Якоб вздохнул, вновь завозился. Сидеть в этом шатре ему осточертело. Он лучше бы пошел к своим и поговорил бы еще с этим голландцем, который остался при нем.
Невероятный человек, этот Игорь. Не боялся он, что наемник прикончит его, что будет воевать против. И правильно, ведь дела у Делагарди до жизни этого самозванца не было. Он делал свою работу.
Хотя. Чем ближе был Серпухов и Тула, тем больше Якоб задавался вопросом — а самозванец ли он?
Та молва, что шла об этом Игоре, заставляла усомниться во мнении Шуйского. Русская часть войска, что шла сражаться с Игорем пока что тихо, но вполне активно обсуждала — а не настоящий ли он царь. Больше всего говорили об этом люди с южных территорий. Они верили слухам, распространявшимся с Поля.
Понтуса вновь вырвали из раздумий.
Явился тысяцкий от рязанской поместной конницы. Вошел, и здесь сразу же повисло некоторое напряжение. Человек был зол и напряжен.
— Воевода. — Склонился он в поклоне. — Я с просьбой к тебе.
— Ты, ко мне. — Грузный Дмитрий дернулся, взгляд его мутных глаз уставился на вошедшего.
— Некраса Булгакова выдать нам просим. Всей рязанской ратью. — Он вновь поклонился. — Отец его, достойный человек. Род его…
Воевода неспешно поднял руку.
— Некрас, это тот…
— Да, воевода, это человек, что от Поля к нам пришел, от того Игоря, но…
— Его повесят утром. — Небрежно бросил Шуйский.
И Делагарди, в целом, был рад такому исходу, потому что парню крепко досталось. Палачи при этом воеводе были знатные. Лучше уж смерть, чем продолжение расспросов.
— Воевода, Дмитрий Иванович. — Вновь поклонился тысяцкий. — Мы же всем полком, мы же…
— Ты еще здесь. — Голос сидящего на троне повысился. — Я все сказал.
— Воевода…
— Или мне отца этого изменника сюда позвать, и его людей пригласить? — Медленно и небрежно проговорил Шуйский. — Пошел прочь.
Якоб видел, как заиграли желваки на лице рязанца, и он понимал этого человека. Но, дело военное, раз воевода сказал, нужно подчиняться. Тысяцкий было дернулся, но остановился, смирился, поклонился раболепно…
Хотя Делагарди мог поклясться, что в этом человеке бушует злоба.
— Да, воевода, прощения прошу, что отвлек и с ерундой такой тебя потревожил.
Не поворачиваясь и кланяясь, он вышел из шатра.
Злость, раздражение и даже ненависть, вот что видел швед в русском войске.

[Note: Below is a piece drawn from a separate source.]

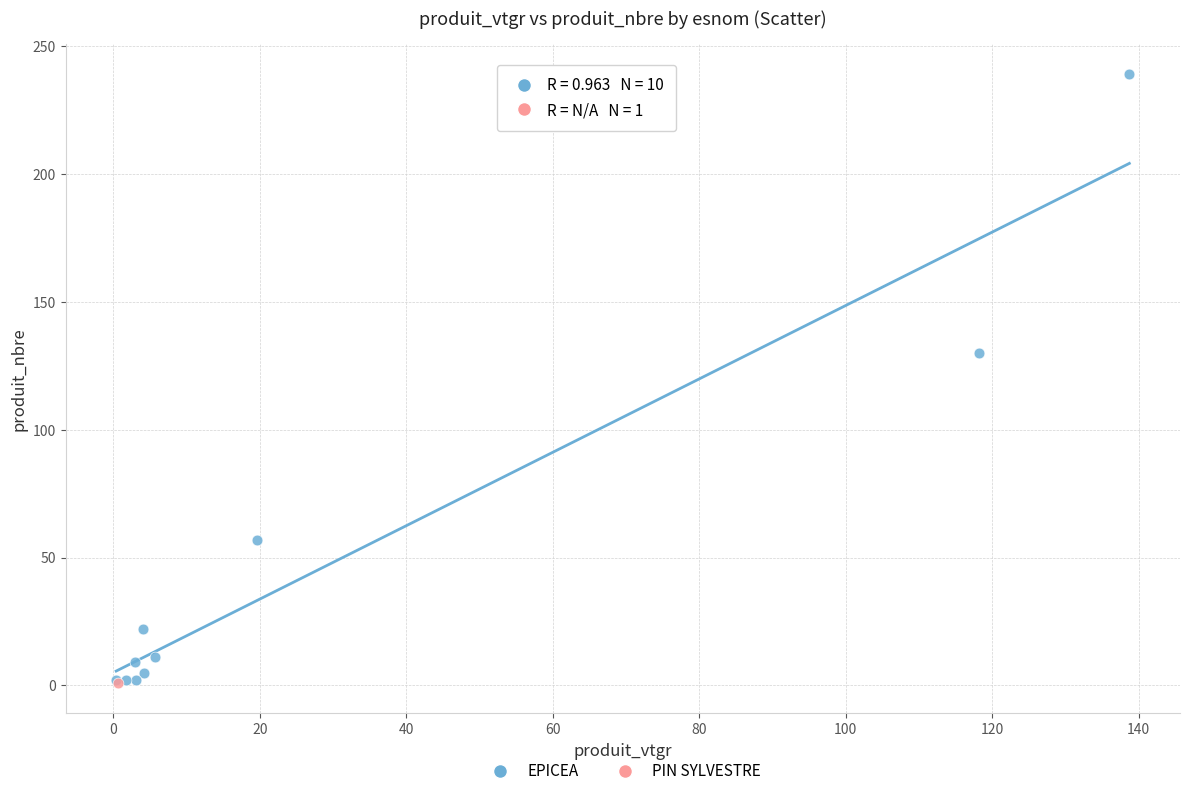

What are all the series names shown in the legend?

EPICEA, PIN SYLVESTRE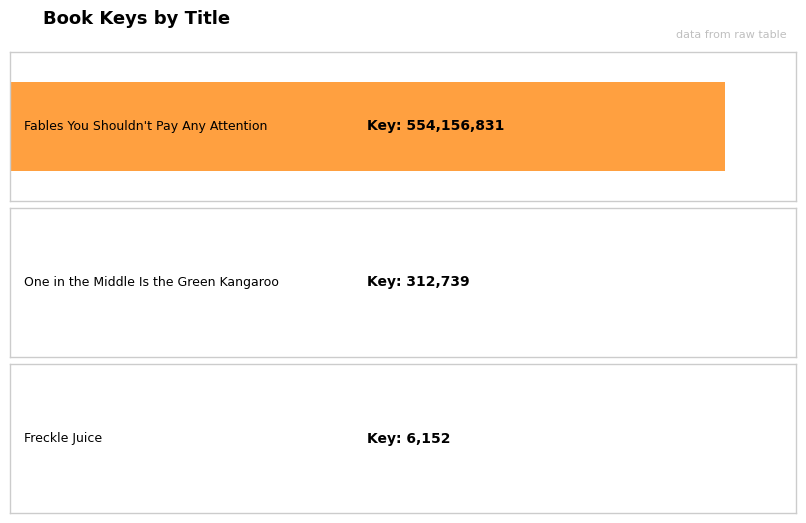

True or false: the data shows 554156831 at Fables You Shouldn't Pay Any Attention.

True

Все эти люди все меньше понимали, почему должны служить Шуйским. Все больше этот поход показывал начавшийся еще в Москве со смертью Скопина разлад. Одни пытались добыть для себя местечко поближе к трону, но надежды на них-то особо не было. Стойкость таких льстецов всегда была для Якоба под вопросом. Вторые, более крепкие, казалось бы, и надежные, все чаще выражали свой протест.
Даже отсутствие разъездов — это же его проявление.
Если так дальше пойдет, то от Серпухова к Туле народ начнет постепенно разбегаться. Расходиться по своим поместьям. А этого допустить нельзя. Нужно разбить ляхов. Чертового, проклятущего Сигизмунда, засевшего в Смоленске.
Именно эту цель преследовал швед. Именно поэтому его послал сюда король.
Да, земельные уступки, деньги его наемникам, но по большей части — разгром Сигизмунда Вазы.
Делагарди дернулся, поднялся.
— Воевода. Дозволь, я к своим пойду. — Русский его был очень хорош, и швед гордился тем, что говорил почти без акцента.
Шуйский лишь рукой махнул.
Я проснулся.
Легкое возбуждение и предчувствие сегодняшних невероятно важных дел давило, не давало лишних минут отдыха.
Поднялся, потянулся. Погода стояла отличная. Сегодня отличный день для славной драки. Полдня и войска Шуйского начнут переправу. Но мы к этому уже готовы.
Время шло, дозоры докладывали о приближении воинства.